As an innovative industry leader, Angel MedFlight Worldwide Air Ambulance implements a world-class training and development program to ensure every employee is equipped with the necessary tools to excel in his or her job function.

This requires remaining on the cutting edge of technology and education in two ever-evolving industries: aviation and healthcare.

Matt Greenwell, RN, CFRN, NREMT-P, FP-C, Angel MedFlight's Director of Clinical Operations teaches a Flight Physiology training course. He explains how pressure and altitude affect patients and the medical flight crew alike. Everything is measured in pressure and how it affects people differently; a patient is going to react differently at sea level than at 40,000 feet. "It's very important that the patient's history and condition is taken into consideration when the flight coordinators plan the flight," said Greenwell, adding, "Altitude and air density, cabin pressure and the condition of the patient all play a role in coordinating a flight and determining the correct altitude and cabin pressure."

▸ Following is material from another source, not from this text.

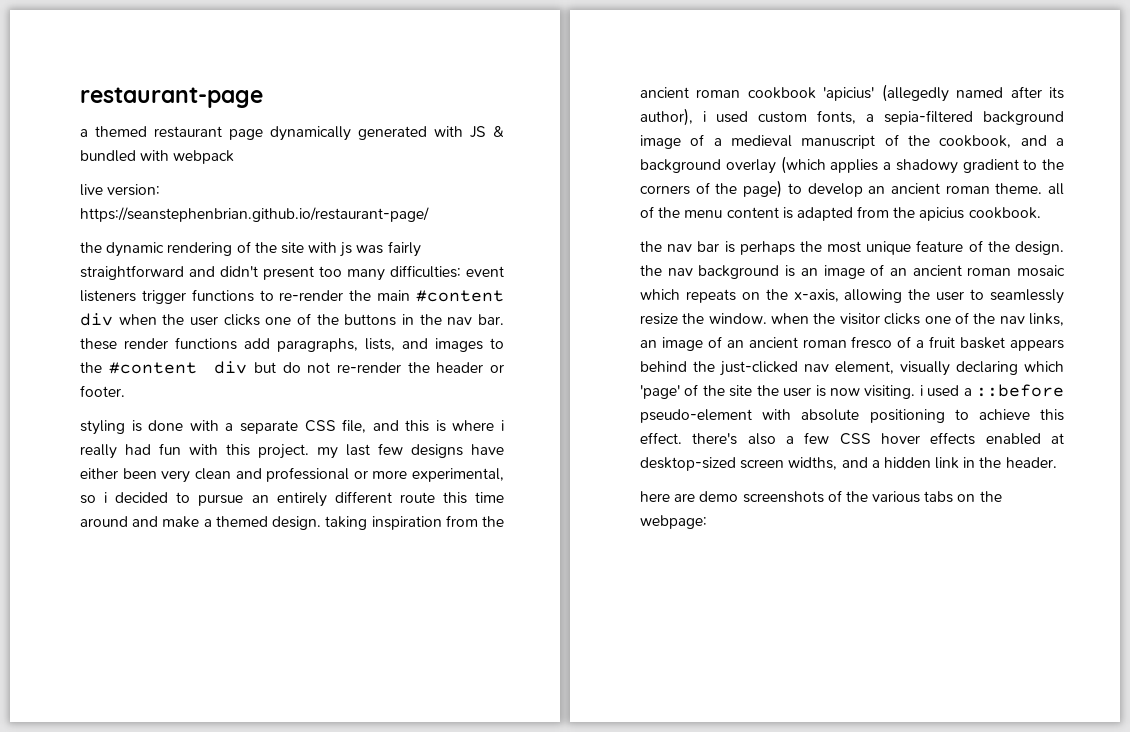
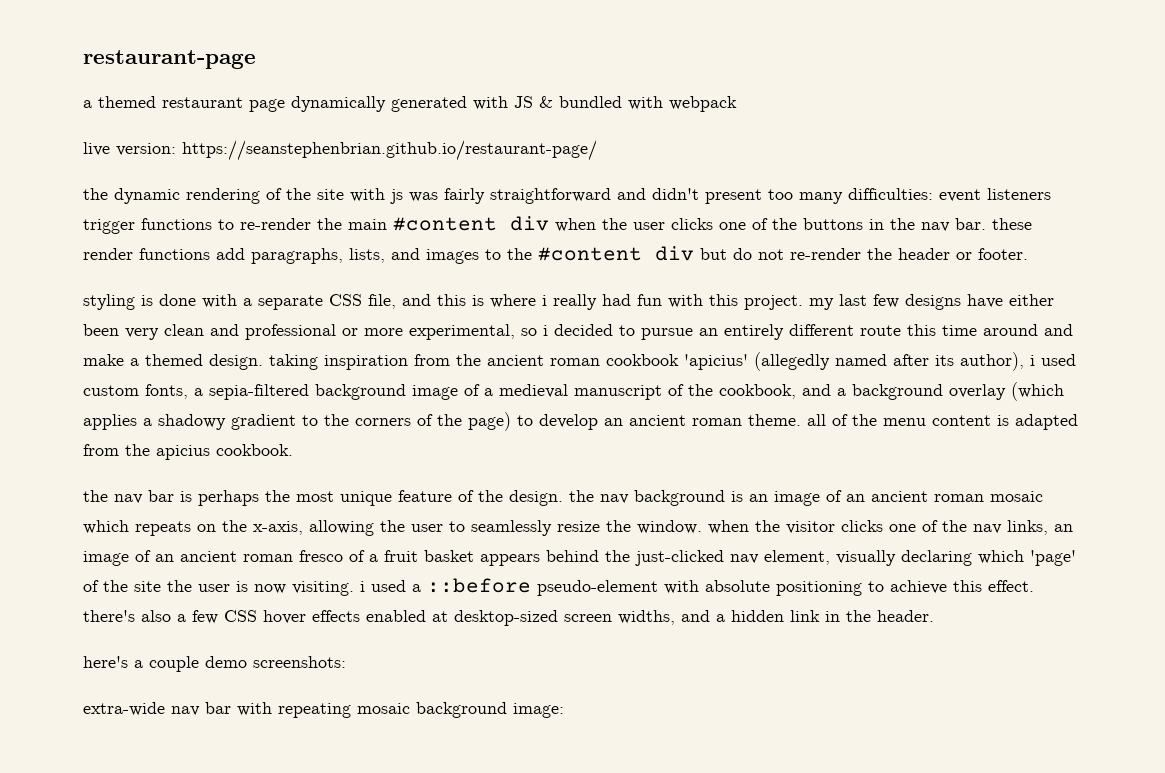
[640,490,1002,503] [640,515,707,529] here are demo screenshots of the various tabs on the webpage: -> [83,656,346,672] [83,702,564,718] here's a couple demo screenshots: // extra-wide nav bar with repeating mosaic background image:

Angel MedFlight's training curriculum is comprised of specialized instruction from each department including aviation, aviation maintenance, safety, operations, flight coordination, medical, quality management, legal, claims, human resources, IT and business development.

Employees are trained to understand the role of each job function and how they integrate; streamlining the overall communication process.

Employee training is an ongoing process; with continuing education requirements. An important part of Angel MedFlight's training program is a course designed for Flight Coordinators. It is imperative for Flight Coordinators to know how flights operate, the medical and technical aspects involved to accurately determine each patient's medical needs.